## Your assignment
No pictures go in the copy; retype exactly the lines from the one with "Pretend you're standing" through the last line of the records.
** Material shown follows **
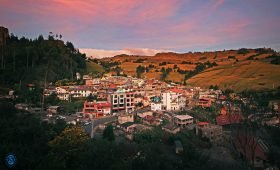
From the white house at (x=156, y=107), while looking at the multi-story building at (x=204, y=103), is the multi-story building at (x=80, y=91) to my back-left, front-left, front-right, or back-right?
back-left

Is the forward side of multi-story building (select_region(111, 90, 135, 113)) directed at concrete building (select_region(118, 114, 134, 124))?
yes

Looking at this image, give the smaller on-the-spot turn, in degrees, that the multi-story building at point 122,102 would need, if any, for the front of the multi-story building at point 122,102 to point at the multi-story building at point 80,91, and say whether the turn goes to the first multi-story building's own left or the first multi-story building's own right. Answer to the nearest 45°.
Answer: approximately 135° to the first multi-story building's own right

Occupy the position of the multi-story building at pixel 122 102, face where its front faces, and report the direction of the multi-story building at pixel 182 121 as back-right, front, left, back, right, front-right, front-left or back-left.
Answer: front-left

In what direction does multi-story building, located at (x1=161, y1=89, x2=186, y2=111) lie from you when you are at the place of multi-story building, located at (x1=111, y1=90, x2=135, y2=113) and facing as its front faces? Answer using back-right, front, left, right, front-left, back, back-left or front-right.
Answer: left

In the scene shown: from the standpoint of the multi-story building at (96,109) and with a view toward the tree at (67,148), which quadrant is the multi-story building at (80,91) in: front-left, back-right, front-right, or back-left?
back-right

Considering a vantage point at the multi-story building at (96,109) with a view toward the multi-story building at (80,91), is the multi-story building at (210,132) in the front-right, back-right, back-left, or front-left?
back-right

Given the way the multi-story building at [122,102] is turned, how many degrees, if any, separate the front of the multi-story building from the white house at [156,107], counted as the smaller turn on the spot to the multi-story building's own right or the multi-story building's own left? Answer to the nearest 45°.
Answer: approximately 90° to the multi-story building's own left

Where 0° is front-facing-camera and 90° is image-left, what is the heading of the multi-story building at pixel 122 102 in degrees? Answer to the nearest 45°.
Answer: approximately 0°
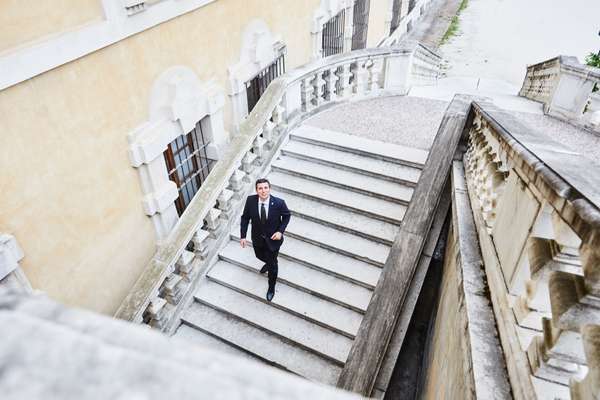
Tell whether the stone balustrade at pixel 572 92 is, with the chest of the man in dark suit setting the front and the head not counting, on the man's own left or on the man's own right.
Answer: on the man's own left

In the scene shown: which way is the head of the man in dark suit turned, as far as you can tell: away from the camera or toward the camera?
toward the camera

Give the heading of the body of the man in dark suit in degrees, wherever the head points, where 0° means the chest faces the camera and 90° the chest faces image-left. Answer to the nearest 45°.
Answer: approximately 0°

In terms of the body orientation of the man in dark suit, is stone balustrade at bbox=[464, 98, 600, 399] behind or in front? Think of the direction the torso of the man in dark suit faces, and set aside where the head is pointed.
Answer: in front
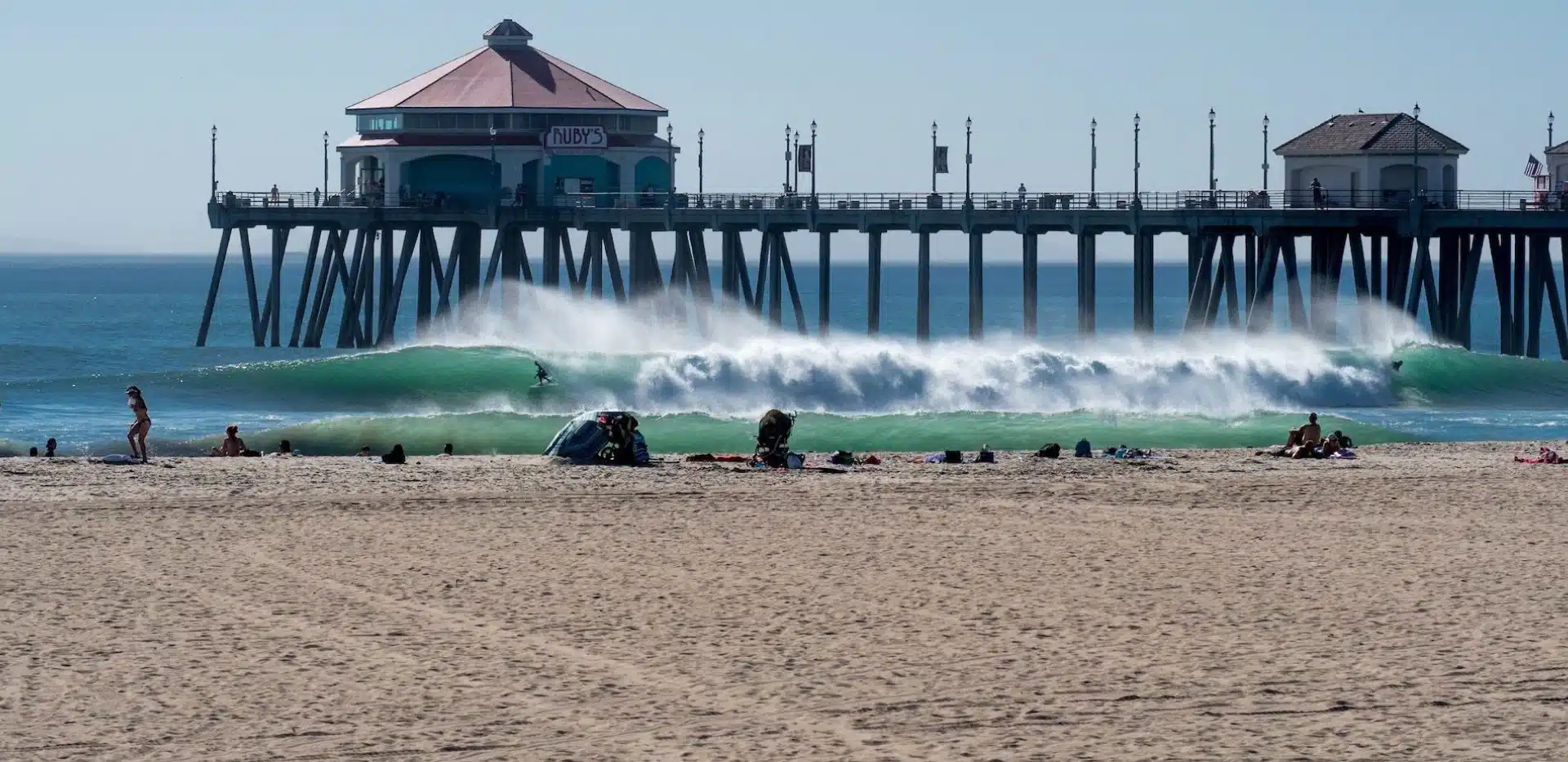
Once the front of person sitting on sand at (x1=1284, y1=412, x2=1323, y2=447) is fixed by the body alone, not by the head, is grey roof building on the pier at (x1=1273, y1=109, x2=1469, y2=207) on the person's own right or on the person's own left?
on the person's own right

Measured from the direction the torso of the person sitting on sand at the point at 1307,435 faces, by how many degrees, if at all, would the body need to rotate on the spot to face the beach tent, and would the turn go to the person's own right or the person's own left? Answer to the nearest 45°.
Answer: approximately 45° to the person's own left

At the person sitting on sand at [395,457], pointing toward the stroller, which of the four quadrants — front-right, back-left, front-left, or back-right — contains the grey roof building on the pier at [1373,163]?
front-left

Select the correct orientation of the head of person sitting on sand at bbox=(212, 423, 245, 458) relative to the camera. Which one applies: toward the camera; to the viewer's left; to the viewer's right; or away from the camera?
away from the camera

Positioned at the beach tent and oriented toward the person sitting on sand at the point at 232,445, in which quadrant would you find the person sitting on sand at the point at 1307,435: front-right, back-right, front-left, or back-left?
back-right
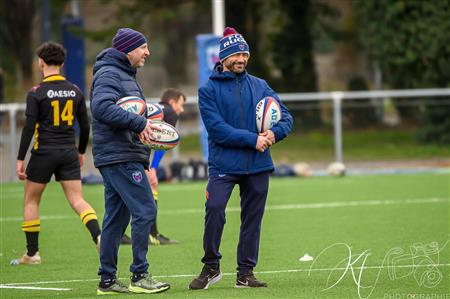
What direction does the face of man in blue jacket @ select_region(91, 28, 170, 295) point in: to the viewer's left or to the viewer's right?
to the viewer's right

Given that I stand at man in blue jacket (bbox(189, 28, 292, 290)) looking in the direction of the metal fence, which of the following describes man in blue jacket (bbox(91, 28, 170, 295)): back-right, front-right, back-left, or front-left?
back-left

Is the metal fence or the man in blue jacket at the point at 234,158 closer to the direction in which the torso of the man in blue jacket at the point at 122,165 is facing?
the man in blue jacket

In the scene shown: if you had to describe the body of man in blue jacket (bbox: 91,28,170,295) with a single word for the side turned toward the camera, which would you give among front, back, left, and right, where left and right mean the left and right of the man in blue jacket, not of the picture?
right

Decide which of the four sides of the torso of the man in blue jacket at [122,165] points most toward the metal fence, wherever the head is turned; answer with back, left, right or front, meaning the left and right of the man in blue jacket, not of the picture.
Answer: left

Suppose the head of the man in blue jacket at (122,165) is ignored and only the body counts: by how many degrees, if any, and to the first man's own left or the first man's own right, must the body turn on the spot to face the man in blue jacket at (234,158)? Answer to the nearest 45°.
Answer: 0° — they already face them

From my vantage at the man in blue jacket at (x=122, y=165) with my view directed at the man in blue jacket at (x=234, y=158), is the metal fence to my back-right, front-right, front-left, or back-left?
front-left
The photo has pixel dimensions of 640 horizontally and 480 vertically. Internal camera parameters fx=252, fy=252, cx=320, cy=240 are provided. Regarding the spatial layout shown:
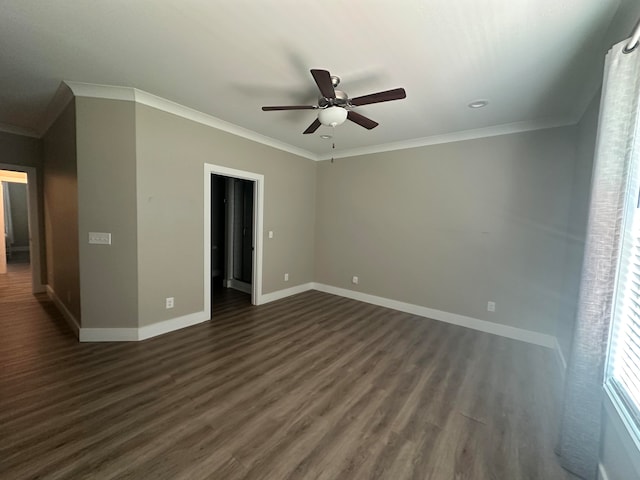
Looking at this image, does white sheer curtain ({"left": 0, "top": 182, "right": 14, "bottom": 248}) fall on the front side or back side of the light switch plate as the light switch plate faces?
on the back side

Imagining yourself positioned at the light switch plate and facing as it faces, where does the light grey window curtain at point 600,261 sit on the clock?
The light grey window curtain is roughly at 11 o'clock from the light switch plate.

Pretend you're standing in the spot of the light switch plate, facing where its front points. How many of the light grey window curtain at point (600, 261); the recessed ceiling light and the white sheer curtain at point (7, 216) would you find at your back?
1

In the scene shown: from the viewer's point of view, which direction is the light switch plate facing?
toward the camera

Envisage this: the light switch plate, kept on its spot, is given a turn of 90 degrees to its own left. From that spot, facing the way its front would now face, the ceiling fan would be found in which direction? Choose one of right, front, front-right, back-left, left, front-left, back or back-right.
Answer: front-right

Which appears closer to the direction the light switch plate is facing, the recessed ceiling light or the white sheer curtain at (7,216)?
the recessed ceiling light
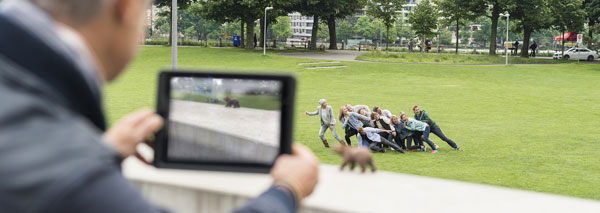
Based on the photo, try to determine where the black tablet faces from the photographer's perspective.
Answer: facing the viewer
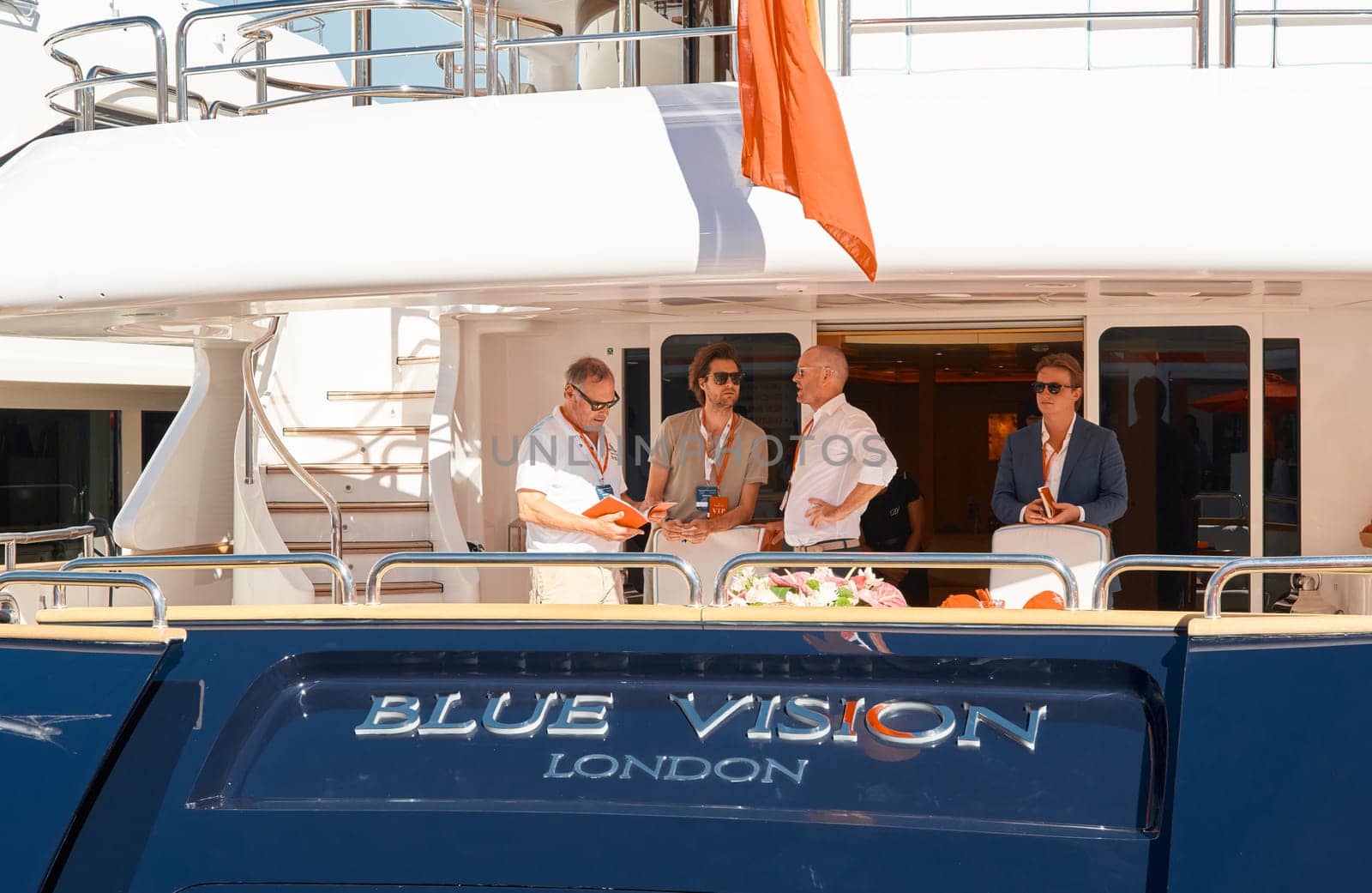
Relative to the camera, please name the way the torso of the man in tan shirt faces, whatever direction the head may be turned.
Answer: toward the camera

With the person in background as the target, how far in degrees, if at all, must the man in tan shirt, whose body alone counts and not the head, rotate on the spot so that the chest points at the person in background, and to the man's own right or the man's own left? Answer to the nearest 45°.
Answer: approximately 135° to the man's own left

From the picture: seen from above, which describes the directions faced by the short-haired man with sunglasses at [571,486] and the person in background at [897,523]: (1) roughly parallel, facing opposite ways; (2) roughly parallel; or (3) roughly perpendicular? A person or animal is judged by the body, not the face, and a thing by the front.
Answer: roughly perpendicular

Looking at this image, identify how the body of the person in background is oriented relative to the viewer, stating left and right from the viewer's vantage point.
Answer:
** End of Material shown **
## Response for this exercise
Pretend you're standing in the spot of the light switch plate, facing where its front points. How many of the light grey window curtain at point (600, 261); the recessed ceiling light and the white sheer curtain at point (7, 216) would you find at your back?
1

In the scene shown: from the viewer's point of view, which direction is the light switch plate facing?
toward the camera

Envisage this: the light switch plate, kept on its spot, is given a turn of 90 degrees to its own left. From that spot, facing the way its front would now face, the ceiling fan would be found in which direction? Choose one of right, front, front-right, back-left, left, front-left, back or back-right.
Answer: front-right

Which appears closer to the direction the light switch plate is facing, the recessed ceiling light or the white sheer curtain at (7,216)?
the recessed ceiling light
Based on the photo, try to determine where the black tablet faces from the photographer's perspective.
Answer: facing the viewer
Relative to the camera, please name the way the torso of the man in tan shirt faces, whatever direction the head may be turned.
Answer: toward the camera

With the person in background as the target, how far in degrees, if at all, must the man in tan shirt, whose body alone counts and not the head, rotate on the spot so that the chest points at the person in background, and to the man's own right or the man's own left? Answer to the nearest 45°.
Answer: approximately 135° to the man's own left

From the picture: seen from above, which describes the directions faced by the short-haired man with sunglasses at [571,486] and the person in background at [897,523]: (1) roughly parallel, facing opposite ways; (2) roughly parallel; or (3) roughly perpendicular? A person or animal is judged by the body, not the face, and a thing by the front.
Answer: roughly perpendicular

Looking at this image, identify how the body of the person in background is oriented relative to the viewer, stating left and right from the viewer's vantage point.
Answer:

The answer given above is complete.